Successive Governments have tried to convince us their NHS reforms don’t mean privatisation.
But privatisation doesn’t just come in the form of asset stripping communities, as Governments did to libraries, Sure Start centres, and 12,000 public spaces (and counting).
Privatisation is not just about selling off public services at bargain basement prices, as they did with Royal Mail. It’s also not just about giving control of public resources to profiteering companies, like Governments have done with water and energy.
Privatisation also includes handing over decision-making about how public services are designed and run to the private sector, and shielding these companies from public accountability and scrutiny. It’s the kind of privatisation we see in mental health care and education.
Many in Norwich will remember the battle we waged in regards to the Inspiration Trust. The privatisation we see with academies denies communities and parents a say in the education of our children, and takes away power to hold decision-makers to account.

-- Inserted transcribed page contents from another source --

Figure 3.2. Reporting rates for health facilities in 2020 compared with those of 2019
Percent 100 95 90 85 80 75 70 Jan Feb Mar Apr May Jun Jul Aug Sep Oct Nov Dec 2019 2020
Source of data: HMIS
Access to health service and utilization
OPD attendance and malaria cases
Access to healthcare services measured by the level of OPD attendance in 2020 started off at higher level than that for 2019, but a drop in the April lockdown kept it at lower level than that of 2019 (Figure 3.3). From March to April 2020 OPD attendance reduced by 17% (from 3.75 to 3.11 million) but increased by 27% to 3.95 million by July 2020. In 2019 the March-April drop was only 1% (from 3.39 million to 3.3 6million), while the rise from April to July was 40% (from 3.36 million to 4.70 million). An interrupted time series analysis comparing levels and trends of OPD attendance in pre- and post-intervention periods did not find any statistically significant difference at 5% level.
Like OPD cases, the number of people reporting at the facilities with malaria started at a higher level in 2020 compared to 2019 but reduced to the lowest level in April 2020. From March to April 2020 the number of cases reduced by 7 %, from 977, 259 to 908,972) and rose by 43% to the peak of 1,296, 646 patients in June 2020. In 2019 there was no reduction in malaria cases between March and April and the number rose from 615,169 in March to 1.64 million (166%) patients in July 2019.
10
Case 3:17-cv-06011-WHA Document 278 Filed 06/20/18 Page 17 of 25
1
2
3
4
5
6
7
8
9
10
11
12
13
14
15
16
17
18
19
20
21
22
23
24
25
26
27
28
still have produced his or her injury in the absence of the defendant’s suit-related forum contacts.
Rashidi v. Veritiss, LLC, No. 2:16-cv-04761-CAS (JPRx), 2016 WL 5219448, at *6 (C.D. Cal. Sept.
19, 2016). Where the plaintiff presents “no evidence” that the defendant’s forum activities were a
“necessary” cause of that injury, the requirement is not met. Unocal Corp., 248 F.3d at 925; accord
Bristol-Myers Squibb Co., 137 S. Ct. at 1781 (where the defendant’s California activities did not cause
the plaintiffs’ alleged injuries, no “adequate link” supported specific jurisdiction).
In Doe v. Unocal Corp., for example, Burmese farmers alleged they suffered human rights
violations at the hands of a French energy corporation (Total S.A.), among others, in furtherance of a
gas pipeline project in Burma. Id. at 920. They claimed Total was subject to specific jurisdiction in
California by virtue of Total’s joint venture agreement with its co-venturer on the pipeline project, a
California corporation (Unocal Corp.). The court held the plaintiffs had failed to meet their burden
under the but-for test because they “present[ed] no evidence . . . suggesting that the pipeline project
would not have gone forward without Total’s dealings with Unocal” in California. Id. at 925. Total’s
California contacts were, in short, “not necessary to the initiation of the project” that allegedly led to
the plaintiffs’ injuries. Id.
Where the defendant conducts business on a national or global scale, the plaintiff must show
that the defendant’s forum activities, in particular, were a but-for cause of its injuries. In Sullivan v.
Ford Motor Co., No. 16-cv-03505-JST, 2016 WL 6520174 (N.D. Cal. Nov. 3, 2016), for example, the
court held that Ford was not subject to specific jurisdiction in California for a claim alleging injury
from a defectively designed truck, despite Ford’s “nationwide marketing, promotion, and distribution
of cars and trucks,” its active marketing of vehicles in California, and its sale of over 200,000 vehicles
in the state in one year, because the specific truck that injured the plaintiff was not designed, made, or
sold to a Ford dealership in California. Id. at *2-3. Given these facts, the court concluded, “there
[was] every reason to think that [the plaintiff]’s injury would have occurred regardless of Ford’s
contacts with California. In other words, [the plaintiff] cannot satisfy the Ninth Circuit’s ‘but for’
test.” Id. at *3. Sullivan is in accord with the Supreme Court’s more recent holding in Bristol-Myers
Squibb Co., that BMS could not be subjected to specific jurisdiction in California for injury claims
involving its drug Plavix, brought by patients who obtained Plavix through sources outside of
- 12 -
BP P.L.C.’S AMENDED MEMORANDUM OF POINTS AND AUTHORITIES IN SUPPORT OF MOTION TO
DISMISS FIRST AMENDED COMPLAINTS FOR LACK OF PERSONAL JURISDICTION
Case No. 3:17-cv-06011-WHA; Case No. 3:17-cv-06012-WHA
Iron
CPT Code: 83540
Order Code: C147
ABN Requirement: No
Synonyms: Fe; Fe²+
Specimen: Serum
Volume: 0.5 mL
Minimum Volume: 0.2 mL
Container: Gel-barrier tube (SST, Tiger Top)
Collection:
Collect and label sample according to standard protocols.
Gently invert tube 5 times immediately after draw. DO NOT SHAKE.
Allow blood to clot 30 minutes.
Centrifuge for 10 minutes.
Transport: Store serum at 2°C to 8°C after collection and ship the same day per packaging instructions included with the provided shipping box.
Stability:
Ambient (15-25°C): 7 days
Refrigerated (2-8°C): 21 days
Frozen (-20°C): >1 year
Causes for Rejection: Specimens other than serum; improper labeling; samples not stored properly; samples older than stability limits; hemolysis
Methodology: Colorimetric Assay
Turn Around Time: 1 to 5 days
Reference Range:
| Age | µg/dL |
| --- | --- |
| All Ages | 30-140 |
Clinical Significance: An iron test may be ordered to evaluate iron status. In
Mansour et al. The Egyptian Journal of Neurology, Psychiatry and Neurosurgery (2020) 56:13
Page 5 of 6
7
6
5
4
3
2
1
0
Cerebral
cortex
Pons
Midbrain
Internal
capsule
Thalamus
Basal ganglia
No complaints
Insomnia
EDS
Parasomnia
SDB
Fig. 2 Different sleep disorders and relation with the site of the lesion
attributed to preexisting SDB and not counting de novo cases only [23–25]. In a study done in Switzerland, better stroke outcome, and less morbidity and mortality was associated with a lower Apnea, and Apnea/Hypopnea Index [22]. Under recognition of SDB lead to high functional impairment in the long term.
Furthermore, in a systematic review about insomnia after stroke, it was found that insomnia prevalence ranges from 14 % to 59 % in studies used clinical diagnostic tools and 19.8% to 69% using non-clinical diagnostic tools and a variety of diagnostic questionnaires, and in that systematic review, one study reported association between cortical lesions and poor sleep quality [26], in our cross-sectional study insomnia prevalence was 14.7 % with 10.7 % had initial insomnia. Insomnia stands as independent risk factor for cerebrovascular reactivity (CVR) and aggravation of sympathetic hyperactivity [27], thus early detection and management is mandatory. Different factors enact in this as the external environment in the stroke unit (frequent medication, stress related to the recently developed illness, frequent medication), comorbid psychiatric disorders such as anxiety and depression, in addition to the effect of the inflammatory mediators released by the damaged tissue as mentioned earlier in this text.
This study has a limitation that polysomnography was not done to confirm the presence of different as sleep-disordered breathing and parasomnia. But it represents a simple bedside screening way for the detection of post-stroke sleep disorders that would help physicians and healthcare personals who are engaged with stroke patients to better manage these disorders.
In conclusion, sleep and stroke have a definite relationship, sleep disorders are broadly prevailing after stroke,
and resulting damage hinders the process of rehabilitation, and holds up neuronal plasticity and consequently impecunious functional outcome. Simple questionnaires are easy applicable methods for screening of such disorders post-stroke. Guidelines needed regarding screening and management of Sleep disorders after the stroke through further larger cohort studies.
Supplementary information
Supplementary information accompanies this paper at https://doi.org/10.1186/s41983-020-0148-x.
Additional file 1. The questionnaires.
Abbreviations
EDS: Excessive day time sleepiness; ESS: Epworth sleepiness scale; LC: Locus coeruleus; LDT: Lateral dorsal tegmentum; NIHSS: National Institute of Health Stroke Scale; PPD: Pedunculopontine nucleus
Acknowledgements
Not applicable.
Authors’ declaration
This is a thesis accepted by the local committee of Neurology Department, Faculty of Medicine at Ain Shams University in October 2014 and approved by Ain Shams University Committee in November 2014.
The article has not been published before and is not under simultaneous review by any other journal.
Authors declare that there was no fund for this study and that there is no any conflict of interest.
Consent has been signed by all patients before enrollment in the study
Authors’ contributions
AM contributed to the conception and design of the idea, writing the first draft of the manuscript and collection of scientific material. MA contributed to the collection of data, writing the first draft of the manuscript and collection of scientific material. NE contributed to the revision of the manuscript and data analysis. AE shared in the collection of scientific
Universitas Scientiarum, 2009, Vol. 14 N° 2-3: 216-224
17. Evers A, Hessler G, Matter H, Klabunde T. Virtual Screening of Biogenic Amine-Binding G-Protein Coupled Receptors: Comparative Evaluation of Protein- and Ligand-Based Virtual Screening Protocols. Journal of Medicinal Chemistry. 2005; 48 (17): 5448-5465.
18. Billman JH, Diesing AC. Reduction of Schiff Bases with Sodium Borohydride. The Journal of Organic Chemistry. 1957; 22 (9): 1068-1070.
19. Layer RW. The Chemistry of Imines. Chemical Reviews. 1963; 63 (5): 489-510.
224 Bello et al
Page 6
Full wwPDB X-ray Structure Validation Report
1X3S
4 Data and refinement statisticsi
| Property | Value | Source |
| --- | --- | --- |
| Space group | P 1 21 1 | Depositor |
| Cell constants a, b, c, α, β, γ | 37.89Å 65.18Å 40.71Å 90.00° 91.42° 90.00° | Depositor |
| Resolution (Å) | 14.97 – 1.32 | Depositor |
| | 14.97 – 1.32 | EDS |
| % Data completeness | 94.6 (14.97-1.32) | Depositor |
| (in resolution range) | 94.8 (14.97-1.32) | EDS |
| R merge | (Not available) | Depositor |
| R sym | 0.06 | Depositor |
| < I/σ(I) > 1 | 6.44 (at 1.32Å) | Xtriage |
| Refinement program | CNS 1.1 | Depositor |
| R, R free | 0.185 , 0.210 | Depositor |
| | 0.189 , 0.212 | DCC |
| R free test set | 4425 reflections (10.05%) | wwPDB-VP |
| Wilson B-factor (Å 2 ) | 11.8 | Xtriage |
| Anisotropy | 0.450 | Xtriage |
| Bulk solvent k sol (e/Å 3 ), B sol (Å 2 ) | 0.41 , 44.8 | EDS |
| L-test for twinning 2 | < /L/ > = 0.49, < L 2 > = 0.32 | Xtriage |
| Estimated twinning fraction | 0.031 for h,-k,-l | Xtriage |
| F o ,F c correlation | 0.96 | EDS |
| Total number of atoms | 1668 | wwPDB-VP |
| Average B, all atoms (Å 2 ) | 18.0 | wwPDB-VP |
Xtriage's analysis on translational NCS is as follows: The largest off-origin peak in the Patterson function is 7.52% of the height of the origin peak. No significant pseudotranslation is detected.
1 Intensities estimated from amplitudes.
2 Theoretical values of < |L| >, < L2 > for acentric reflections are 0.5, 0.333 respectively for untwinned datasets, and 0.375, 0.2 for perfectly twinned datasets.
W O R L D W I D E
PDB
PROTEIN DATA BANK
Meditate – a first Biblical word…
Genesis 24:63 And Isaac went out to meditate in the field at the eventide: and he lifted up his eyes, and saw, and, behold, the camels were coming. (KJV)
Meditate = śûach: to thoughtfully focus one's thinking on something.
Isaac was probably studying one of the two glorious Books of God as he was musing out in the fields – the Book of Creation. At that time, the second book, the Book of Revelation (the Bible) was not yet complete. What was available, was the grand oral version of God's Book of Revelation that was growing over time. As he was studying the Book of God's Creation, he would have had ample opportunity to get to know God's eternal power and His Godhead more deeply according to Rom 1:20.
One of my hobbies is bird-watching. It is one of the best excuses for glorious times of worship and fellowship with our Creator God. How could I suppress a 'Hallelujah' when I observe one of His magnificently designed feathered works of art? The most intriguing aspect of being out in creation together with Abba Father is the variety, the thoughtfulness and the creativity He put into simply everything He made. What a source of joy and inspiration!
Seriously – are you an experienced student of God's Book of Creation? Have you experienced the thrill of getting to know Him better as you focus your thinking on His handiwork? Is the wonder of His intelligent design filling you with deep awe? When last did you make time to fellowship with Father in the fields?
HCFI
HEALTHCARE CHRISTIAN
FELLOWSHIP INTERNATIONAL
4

We have a bigger fight on our hands than how much money goes into public services, as important as that is. Our fight is for universal services that are democratically owned and run. That fight for democracy and public ownership must now include the fight for a democratic Government.
Why? Because the reality is this: the majority won’t get the services we need for a wellbeing-orientated society, until we have a political system in which the Govt is accountable to the public – instead of a handful of wealthy donors & a small number of voters in ‘swing’ seats.